[Supplied passage]

──────

The downside is of course that there would be a (slight) duplication of effort
between boot drivers and real drivers. It could also lead to an unnerving
situation where some device is supported by the boot drivers but not the real
ones, or the other way round. So this is a somewhat suboptimal solution.

Well -- unless we hack GRUB to allow us using its drivers. As GRUB needs
exactly the same drivers anyways (or we couldn't boot the machine at all), why
not simply reuse them for our bootstrapping purposes?

There is one more issue with bootstrapping: A set of capabilities for handling
system resources (IRQs, memory regions for I/O and standard I/O ports) needs to
be distributed to the drivers managing those resources. The capabilities should
be passed to the driver setup task from wortel, and need to be forwarded to the
appropriate drivers, probably using a special RPC.

This RPC could either be done immediately (after loading the drivers, or
loading them automatically if they are set up as passive translators), or upon
request from the drivers. In the second case, we explicitely need to make sure
we are talking to the translator attached to the node where the driver is
expected to be. (Otherwise, someone else might sneak in and ask for the
critical capability!)

   _I/O_

The fundametal distinction of hardware drivers against normal programs is of
course that they have to access the actual hardware devices. This means access
to regions in the I/O address space, as well as special regions in the normal
address space (for memory mapped I/O).

It is important to understand that drivers do *not* get any special privileges
to do the hardware access, not available to other programs. All hardware access
is managed by standard Hurd mechanisms.

──────

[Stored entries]

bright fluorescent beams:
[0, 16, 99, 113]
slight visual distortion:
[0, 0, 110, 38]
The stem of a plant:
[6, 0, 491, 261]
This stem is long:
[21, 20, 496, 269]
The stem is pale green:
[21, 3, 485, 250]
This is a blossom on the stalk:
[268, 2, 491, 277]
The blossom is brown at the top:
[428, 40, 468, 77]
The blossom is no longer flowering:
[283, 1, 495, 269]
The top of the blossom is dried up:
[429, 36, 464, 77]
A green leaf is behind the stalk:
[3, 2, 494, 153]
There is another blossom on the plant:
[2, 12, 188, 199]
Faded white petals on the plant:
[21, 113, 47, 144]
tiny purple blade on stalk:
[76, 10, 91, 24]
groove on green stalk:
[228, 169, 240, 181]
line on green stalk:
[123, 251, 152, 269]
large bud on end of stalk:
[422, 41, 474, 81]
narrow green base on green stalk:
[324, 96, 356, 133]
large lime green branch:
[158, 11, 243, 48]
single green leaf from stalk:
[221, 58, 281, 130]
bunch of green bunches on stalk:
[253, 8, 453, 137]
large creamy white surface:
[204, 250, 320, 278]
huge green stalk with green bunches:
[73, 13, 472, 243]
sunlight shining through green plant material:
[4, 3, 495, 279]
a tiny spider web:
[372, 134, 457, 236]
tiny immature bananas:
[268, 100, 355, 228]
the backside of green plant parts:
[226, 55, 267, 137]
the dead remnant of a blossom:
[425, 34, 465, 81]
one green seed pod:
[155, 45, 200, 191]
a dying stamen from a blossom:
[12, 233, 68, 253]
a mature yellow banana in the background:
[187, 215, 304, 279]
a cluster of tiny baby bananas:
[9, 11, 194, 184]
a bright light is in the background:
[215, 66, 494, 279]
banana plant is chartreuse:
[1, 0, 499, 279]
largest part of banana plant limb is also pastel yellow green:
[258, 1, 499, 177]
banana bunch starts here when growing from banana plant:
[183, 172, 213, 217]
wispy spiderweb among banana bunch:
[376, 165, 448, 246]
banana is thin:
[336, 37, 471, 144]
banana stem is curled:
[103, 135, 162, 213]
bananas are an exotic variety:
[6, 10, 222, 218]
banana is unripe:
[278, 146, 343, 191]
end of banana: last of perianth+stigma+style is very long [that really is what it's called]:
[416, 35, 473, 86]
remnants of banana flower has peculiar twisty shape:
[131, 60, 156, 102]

──────

[Work request 1] Which system resources does the Hurd drivers passage say the capabilities handed to drivers are for handling?
[Work request 2] Can you continue the Hurd drivers passage from its last sentence?
The entries aren't needed for anything here.

[Answer box 1] IRQs, memory regions for I/O, and standard I/O ports.

[Answer box 2]
The *only* driver that actually gets special access priviliges is the root bus
driver, which is the primary manager for all relevant memory and I/O regions.
The child bus drivers can access the subregions relevant to them through file
I/O operations on nodes of the filesystem exported by the root bus driver, and
in turn export subregions to their children. (Further bus drivers or leaf
device drivers.)

Whenever possible, a driver should attempt to export only those regions that
are really used by the device represented by the respective node. This is not
always possible: In some cases the parent driver has no way to know what
regions the device occupies without knowing the specific device. (E.g. for
non-PnP ISA devices.) In such a case the parent will have to offer a special
interface allowing the child driver to register for regions, which will then be
exported. It just has to trust the child driver not to request wrong regions.

For faster access to memory, the child can also request the region to be mapped
to it directly (instead of having to use file I/O operations for each and every
access), by means of the standard mmap RPC. If the parent doesn't have direct
access to that region yet itself, it will request a map from its own parent,
all the way up to the root bus server.

Direct access to memory regions can usually be safely granted, unless there is
some different memory region within the same memory page. (Shouldn't ever
happen, considering that the memory address space is big enough to allow for a
wasted page fragment for padding.)

I'm not sure how mapping I/O regions should be handled. My hope is that all
performace-relevant buffers will always allow memory mapped I/O, so the default
RPC method is fast enough for the remaining I/O registers, and we need not
bother about mapping at all.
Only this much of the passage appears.